I wrote a post a couple of weeks ago highlighting “The 10 Rules for Students and Teachers” that was attributed to John Cage. It is a pretty amazing list, and when I saw it I didn’t think to question whether or not John Cage was the author. But thanks to a trackback from this post on Michael Leddy’s Orange Crate Art blog a mystery as to whom the author of these rules really is has come to my attention. According to the Corita Art Center site, 1960s pop artist and Roman Catholic nun Sister Mary Corita Kent is the author. And if you head over to this post by Keri Smith in 2010 the plot thickens—according to Jill Bell in the comment thread the rules were created as part of a class project in a 1967 or 1968 class taught by Corita Kent. Yet, in the same comment thread Nancy Dalva of the Merce Cunnigham Trust contends that if Laura Kuhn, the founding trustee and executive director of the John Cage Trust, says the List of Rules belongs to Cage (which she did—at least until the source link broke) then that must be taken seriously (the Trusts weigh in—I hope I have a trust to weigh in when I am gone!).

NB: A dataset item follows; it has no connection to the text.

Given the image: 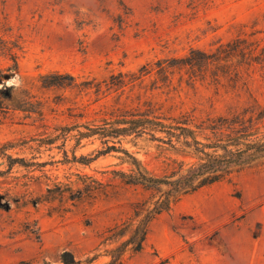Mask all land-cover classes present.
<instances>
[{"label": "rangeland", "instance_id": "obj_1", "mask_svg": "<svg viewBox=\"0 0 264 264\" xmlns=\"http://www.w3.org/2000/svg\"><path fill=\"white\" fill-rule=\"evenodd\" d=\"M3 33L11 35L7 38L19 59L15 72L14 62L0 52V89L7 90V108L0 110V152L11 155L0 154V264L56 261L65 250L80 260L96 256L93 264H103L111 247L104 232L126 219L145 193L107 185L106 170L129 166L116 154L96 156L99 141H84L75 149L88 158L84 161L73 157V142L65 147L67 155L61 141L45 144L56 125L74 123L67 107L75 97L84 103L100 98L93 108L151 100L167 113L192 112L199 123L221 113L212 106L217 100L222 106L247 101L216 97L208 83H190L184 70H176L168 86L148 75L124 92L103 83L99 94L94 88L86 94L45 87L41 76L59 71L79 82L104 81L238 36L264 43V0H0ZM14 79L18 83H6ZM257 88L264 105V88ZM205 137L215 139L212 133L200 136ZM125 145L156 175L169 173L175 161H194L146 139ZM103 189L117 192L96 196ZM118 264H264V157L183 196L151 223L143 249L128 251Z\"/></svg>", "mask_w": 264, "mask_h": 264}, {"label": "trees", "instance_id": "obj_2", "mask_svg": "<svg viewBox=\"0 0 264 264\" xmlns=\"http://www.w3.org/2000/svg\"><path fill=\"white\" fill-rule=\"evenodd\" d=\"M7 36L11 35L3 33L0 36V52L10 57L14 62L12 70L16 72L19 55ZM176 70H184L190 83L201 80L211 85L216 97H245L247 103L222 106L216 99L212 106L221 113L215 117L208 115L199 123L192 112L167 113L151 100L143 103L140 100L135 105L117 101L93 108L92 104L100 98L93 103H84L77 96L67 107V116L73 118L74 123L56 125L53 135L45 141L46 145L61 141L66 155V145L73 142V157L77 161L88 160L85 155H76L77 147L84 141H99L101 148L96 150V156L116 154L121 164L129 166V169L106 170L105 173L109 174L107 185L113 188L118 184L139 187L145 193L143 198L132 203V213L126 219L116 221L104 232V241L111 247L105 250L110 260L103 264L121 263L128 251H141L151 223L183 196L226 179L234 171L264 157V105L257 88V85L264 88V43L238 36L213 49L191 48L185 56L148 62L136 71H121L104 81L88 79L79 82L73 74L59 71L49 72L40 78L45 87L76 88L80 93L86 91V94L94 88L99 94L104 91L103 83L107 89H122L124 92V87L135 86L148 75L168 86L173 82ZM255 73H258V78ZM3 78L4 73L0 71V83ZM6 92L0 89L1 111L7 108ZM60 102L57 104H63ZM208 133H212L215 139L200 138ZM143 139L167 145L191 156L194 161H175L177 166L169 173L156 175L125 145H136ZM0 154L11 157L6 151L1 150ZM11 167L12 163L9 164ZM100 184L106 186L102 182ZM116 192L103 189L96 196L109 197ZM95 260L96 256L80 260L72 251L65 250L56 261L46 260L42 264H93Z\"/></svg>", "mask_w": 264, "mask_h": 264}, {"label": "clouds", "instance_id": "obj_3", "mask_svg": "<svg viewBox=\"0 0 264 264\" xmlns=\"http://www.w3.org/2000/svg\"><path fill=\"white\" fill-rule=\"evenodd\" d=\"M6 83L11 85L13 83H18V81L14 79V80L7 81ZM0 87H2V86H0Z\"/></svg>", "mask_w": 264, "mask_h": 264}]
</instances>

Well how about that? I had no idea of the back story before I posted this, and one quick Google search probably would have uncovered that there even was such a mystery to be concerned about. And while I failed in my duties as an unpaid, hobbyist blogger to fact check my source, the lazy web took over seamlessly and brought the mountain to Mohammed. I guess that is what’s most interesing about this particular incident for me, I’m not so much concerned about whether John Cage or Corita Kent wrote the list, or even that a now unknown group of people were co-authors. What’s cool about this is that a web of people interested in such things can bring this information back to you and make you a little bit smarter and that much more mindful. This is a perfect example of the web working like a distributed conversation amongst people who don’t even know, or ever have to talk to, one another.
Your research is interesting, but seems inconclusive to me. The style of prose in the “rules” seems to have a very un-Cagelike quality to me; they’re fast, hard, and simplistic, and Cage was never fast, hard, or simplistic in any of his writings or in his music. If anything, he was a cheerleader for deeper and more individual rendering and interpretation of sounds and music, not the regimentation described in the document. So I question whether Cage would have authored it.